The absorption spectrum of water vapor has been investigated by Intracavity Laser Absorption Spectroscopy (ICLAS) between 13 540 and 14 070 cm⁻¹. This spectrum is dominated by relatively strong transitions of the 4δ polyad of vibrational states. The achieved sensitivity - on the order of α_min ∼ 10⁻⁹ cm⁻¹ - has allowed one to newly measure 222 very weak transitions with intensities down to 5 × 10⁻²⁸ cm/molecule at 296 K. Fifty new or corrected H₂¹⁶O energy levels belonging to a total of 13 vibrational states could be determined from the rovibrational analysis based on variational calculations by Schwenke and Partridge. The previous investigations in the region by Fourier Transform Spectroscopy were critically evaluated and used to construct the best to date set of energy levels accessed by transitions in the considered region. All the rovibrational transitions reaching these upper energy levels and having intensities larger than 4.0 × 10⁻²⁸ cm/mol were calculated. In the resulting line list, the positions at the level of experimental accuracy were augmented with variational intensities leading to the most complete line list for water in normal isotopic abundance in the 13 500-14 100 cm⁻¹ region.     

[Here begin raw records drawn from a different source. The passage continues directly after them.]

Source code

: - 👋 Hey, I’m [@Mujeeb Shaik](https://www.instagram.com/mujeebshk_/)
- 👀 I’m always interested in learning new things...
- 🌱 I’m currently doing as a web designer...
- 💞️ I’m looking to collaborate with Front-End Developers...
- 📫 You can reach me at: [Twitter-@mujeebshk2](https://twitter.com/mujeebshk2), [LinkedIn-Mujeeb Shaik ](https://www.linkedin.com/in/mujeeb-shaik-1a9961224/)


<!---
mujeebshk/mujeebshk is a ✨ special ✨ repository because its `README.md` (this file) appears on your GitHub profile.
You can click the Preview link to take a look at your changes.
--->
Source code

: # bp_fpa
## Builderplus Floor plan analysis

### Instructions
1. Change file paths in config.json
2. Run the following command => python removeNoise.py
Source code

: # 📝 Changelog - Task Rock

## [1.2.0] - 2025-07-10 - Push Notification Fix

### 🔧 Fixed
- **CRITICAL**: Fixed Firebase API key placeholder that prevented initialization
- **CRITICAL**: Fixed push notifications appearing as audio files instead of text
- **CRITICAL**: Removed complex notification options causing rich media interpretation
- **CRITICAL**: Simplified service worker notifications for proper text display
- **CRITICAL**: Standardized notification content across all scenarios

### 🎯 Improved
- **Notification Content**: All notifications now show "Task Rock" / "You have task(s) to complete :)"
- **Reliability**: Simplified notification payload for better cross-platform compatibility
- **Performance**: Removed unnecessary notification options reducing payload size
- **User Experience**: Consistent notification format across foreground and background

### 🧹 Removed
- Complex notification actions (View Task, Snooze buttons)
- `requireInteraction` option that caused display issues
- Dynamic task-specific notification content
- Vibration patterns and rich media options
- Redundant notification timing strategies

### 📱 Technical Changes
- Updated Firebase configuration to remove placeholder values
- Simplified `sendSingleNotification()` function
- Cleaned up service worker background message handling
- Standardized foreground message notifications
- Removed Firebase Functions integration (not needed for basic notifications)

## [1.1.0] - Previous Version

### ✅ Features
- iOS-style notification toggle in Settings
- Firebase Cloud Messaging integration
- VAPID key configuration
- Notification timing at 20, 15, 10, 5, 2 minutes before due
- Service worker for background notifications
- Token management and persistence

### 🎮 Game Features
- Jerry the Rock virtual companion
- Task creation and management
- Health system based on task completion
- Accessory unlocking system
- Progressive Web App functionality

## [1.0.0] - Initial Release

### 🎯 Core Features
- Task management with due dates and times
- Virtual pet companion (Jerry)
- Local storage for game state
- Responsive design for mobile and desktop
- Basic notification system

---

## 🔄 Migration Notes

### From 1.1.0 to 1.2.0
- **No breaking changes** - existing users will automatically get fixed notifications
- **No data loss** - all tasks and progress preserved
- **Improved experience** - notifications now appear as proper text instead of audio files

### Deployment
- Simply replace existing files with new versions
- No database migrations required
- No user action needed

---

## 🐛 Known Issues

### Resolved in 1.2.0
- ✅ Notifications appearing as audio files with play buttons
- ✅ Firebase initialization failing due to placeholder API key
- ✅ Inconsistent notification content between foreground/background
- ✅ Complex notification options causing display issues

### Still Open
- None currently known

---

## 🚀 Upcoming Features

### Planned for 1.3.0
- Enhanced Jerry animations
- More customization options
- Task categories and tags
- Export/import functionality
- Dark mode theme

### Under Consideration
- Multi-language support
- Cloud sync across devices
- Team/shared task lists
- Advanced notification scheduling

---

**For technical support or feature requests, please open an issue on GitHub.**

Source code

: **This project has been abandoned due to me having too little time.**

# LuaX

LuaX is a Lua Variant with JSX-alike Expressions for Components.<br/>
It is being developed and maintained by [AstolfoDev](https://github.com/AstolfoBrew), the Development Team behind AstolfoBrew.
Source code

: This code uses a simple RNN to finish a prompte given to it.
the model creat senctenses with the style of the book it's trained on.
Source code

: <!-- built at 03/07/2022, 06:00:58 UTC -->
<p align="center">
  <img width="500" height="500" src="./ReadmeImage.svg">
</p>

Intracavity laser absorption spectroscopy of HDO between 11 645 and 12 330 cm

The weak absorption spectrum of monodeuterated water, HDO, has been recorded by intracavity laser absorption spectroscopy (ICLAS) between 11 645 and 12 330 cm⁻¹. This spectrum is dominated by the ν₂ + 3ν₃ band of HDO at 11969.76 cm⁻¹. A total of 497 energy levels belonging to 12 vibrational states were determined while only 140 levels were previously reported from a recent investigation by Fourier transform spectroscopy in the same spectral region. The rovibrational identification process of the 1378 lines assigned to the HDO isotopologue was mostly based on the results of the accurate variational calculations of Schwenke and Partridge. The overall agreement between these calculations and the observed spectrum is very good. However, strong discrepancies in the calculated line intensities were evidenced in a few cases corresponding to an intensity transfer to a dark state through local resonance interaction.     

Absolute line intensities of CO2 in the 4200-8500 cm region

The absolute line intensities of ¹³C¹⁶O₂ were retrieved from Fourier-transform spectra recorded in the region 4200-8500 cm⁻¹. The accuracy of the line intensity determination is estimated to be 5% or better for most lines and about 10% for weak ones. The vibrational transition dipole moments squared and Herman-Wallis coefficients have been determined. The global fittings of the observed line intensities within the framework of the effective operators approach have been performed. As the result of the fittings, most line intensities are reproduced within the experimental accuracy. The comparison between the new measured data and the HITRAN database are also carried out.